Lulu Wang Spots The Lie
New York magazine|June 24 - July 7, 2019

The director of the Sundance sensation The Farewell has made the kind of movie Hollywood never makes.

E. Alex Jung
Lulu Wang Spots The Lie

Lulu Wang and I are heading toward Coney Island on the F train one morning in early June, playing Two Truths and a Lie. I go first. I tell her I’m allergic to penicillin, I’m a gold-star gay (meaning I’ve never slept with a woman), and I’m the oldest of three kids. She’s pensive for a second, with sunlight dappled across her face, then shoots from the gut: The last one is the lie because the other two were too specific. (Indeed, I’m an only child and a bad liar.) “Truth is stranger than fiction, so the more mundane thing is easy to lie about,” she says. “I’m very good at spotting when people are inauthentic. I can always feel when someone’s not fully connected.
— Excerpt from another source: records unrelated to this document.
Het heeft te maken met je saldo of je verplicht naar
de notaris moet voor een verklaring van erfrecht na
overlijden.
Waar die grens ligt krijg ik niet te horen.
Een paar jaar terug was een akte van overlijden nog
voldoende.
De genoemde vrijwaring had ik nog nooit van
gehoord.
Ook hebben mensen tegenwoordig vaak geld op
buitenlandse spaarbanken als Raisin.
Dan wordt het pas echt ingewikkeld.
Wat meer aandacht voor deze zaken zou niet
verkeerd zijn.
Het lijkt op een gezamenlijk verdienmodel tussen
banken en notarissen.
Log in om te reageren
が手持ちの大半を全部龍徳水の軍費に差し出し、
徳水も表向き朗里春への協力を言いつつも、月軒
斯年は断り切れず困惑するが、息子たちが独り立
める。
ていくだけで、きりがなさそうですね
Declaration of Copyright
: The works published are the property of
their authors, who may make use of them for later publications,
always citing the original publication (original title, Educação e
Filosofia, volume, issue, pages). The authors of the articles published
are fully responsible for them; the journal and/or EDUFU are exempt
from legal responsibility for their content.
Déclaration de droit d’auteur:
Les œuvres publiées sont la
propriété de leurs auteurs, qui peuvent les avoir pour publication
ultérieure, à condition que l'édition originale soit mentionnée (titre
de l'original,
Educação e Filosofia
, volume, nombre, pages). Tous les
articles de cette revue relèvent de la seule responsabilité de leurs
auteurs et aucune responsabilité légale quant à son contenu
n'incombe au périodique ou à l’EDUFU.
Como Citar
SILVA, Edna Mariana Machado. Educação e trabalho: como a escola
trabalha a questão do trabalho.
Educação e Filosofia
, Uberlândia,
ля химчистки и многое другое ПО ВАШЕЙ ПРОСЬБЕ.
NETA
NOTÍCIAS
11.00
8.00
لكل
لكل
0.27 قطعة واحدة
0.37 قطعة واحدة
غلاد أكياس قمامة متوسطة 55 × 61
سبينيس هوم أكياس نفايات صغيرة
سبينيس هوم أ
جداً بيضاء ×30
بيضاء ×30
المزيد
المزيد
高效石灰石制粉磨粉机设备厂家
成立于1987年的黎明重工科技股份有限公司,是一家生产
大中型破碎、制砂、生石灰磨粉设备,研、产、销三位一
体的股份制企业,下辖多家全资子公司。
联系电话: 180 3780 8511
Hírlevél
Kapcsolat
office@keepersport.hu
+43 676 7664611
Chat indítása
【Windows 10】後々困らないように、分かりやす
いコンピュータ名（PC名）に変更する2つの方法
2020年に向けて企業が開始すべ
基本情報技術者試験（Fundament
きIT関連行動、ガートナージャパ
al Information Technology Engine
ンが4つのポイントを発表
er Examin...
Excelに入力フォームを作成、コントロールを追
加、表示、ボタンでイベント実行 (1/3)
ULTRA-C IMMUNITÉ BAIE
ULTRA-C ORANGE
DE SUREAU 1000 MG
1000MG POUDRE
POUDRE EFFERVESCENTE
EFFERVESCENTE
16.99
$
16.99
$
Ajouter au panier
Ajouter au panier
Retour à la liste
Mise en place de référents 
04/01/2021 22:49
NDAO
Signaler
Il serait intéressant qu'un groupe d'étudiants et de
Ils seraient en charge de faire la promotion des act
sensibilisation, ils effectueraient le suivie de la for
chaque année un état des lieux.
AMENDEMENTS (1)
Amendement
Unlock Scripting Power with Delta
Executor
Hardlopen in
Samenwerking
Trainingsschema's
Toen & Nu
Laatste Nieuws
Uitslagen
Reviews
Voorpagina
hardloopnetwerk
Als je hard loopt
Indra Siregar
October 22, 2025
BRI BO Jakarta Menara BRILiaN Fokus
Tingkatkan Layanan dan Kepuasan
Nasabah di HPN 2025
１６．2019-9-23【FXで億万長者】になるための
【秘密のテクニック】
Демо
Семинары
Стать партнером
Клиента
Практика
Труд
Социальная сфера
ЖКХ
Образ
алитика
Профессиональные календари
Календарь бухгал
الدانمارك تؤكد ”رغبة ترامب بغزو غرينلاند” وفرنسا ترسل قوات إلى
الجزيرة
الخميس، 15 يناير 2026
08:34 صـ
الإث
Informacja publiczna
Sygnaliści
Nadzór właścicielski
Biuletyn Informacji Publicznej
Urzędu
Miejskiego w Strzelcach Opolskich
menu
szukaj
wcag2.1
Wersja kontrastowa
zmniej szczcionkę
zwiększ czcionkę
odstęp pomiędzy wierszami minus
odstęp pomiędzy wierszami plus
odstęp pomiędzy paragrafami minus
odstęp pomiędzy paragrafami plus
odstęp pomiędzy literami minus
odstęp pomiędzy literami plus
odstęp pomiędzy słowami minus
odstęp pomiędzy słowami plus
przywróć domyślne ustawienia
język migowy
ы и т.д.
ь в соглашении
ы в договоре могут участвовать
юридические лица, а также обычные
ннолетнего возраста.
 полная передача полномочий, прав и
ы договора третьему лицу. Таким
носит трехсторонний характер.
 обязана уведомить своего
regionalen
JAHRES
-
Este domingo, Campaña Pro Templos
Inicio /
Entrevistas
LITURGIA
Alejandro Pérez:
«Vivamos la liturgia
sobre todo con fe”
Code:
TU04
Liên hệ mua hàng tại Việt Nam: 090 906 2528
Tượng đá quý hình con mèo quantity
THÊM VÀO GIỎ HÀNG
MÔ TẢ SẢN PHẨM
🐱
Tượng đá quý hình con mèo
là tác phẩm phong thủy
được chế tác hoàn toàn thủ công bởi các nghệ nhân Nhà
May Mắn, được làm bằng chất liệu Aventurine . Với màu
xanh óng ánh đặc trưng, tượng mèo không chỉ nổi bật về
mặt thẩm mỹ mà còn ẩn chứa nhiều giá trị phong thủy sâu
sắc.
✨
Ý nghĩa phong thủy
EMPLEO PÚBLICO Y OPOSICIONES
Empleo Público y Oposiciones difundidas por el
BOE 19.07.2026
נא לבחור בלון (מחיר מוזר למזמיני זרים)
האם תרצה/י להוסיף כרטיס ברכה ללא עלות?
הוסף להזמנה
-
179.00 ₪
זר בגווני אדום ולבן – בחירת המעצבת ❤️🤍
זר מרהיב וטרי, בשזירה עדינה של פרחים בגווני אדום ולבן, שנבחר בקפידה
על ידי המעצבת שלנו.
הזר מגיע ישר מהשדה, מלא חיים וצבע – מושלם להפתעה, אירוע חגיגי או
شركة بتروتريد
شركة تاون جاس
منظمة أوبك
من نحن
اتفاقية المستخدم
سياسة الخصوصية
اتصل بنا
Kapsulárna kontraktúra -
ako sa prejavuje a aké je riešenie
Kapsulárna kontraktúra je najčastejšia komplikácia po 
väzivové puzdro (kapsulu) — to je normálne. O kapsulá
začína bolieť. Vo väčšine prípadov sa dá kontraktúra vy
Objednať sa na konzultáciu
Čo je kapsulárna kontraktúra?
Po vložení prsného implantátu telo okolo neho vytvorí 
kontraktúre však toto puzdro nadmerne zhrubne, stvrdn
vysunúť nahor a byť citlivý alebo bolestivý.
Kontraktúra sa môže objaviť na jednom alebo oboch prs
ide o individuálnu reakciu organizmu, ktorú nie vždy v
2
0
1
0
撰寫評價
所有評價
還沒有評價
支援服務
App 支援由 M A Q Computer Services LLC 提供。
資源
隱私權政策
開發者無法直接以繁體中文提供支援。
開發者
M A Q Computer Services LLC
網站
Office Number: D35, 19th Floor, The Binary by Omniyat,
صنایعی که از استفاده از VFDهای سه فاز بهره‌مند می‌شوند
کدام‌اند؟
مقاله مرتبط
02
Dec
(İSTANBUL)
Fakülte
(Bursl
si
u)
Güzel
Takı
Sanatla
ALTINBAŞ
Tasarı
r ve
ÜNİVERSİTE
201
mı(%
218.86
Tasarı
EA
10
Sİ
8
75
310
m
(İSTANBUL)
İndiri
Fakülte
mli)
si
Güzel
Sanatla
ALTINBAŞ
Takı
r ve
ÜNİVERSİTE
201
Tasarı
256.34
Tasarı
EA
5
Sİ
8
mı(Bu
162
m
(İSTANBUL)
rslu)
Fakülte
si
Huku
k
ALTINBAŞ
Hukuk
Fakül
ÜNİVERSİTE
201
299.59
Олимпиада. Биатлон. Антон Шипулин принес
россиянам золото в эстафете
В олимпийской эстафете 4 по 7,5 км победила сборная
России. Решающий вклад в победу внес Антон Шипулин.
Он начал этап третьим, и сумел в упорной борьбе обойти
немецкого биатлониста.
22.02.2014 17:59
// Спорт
It’s just an energy thing.”

Her second feature, The Farewell, which received rapturous reviews at this year’s Sundance Film Festival and opens theatrically in July, is populated with the lies we tell the people we love. The opening scene is a phone conversation between Billi (Awkwafina) and her grandmother (Zhao Shuzhen), in which they reassure each other with comforting untruths, and the movie begins with the declaration “Based on an actual lie,” which is true: The film comes from Wang’s own life. About five years ago, her paternal grandmother, whom she calls Nai Nai, was diagnosed with stage-four lung cancer and given a prognosis of three months to live. Her family, including her grandmother’s younger sister, Little Nai Nai, decided not to tell her. Instead, they would bear the burden of her impending death; they would surround her with joy and gather in her grandmother’s hometown of Changchun in northeastern China for Wang’s cousin’s last-minute wedding as a way to say good-bye.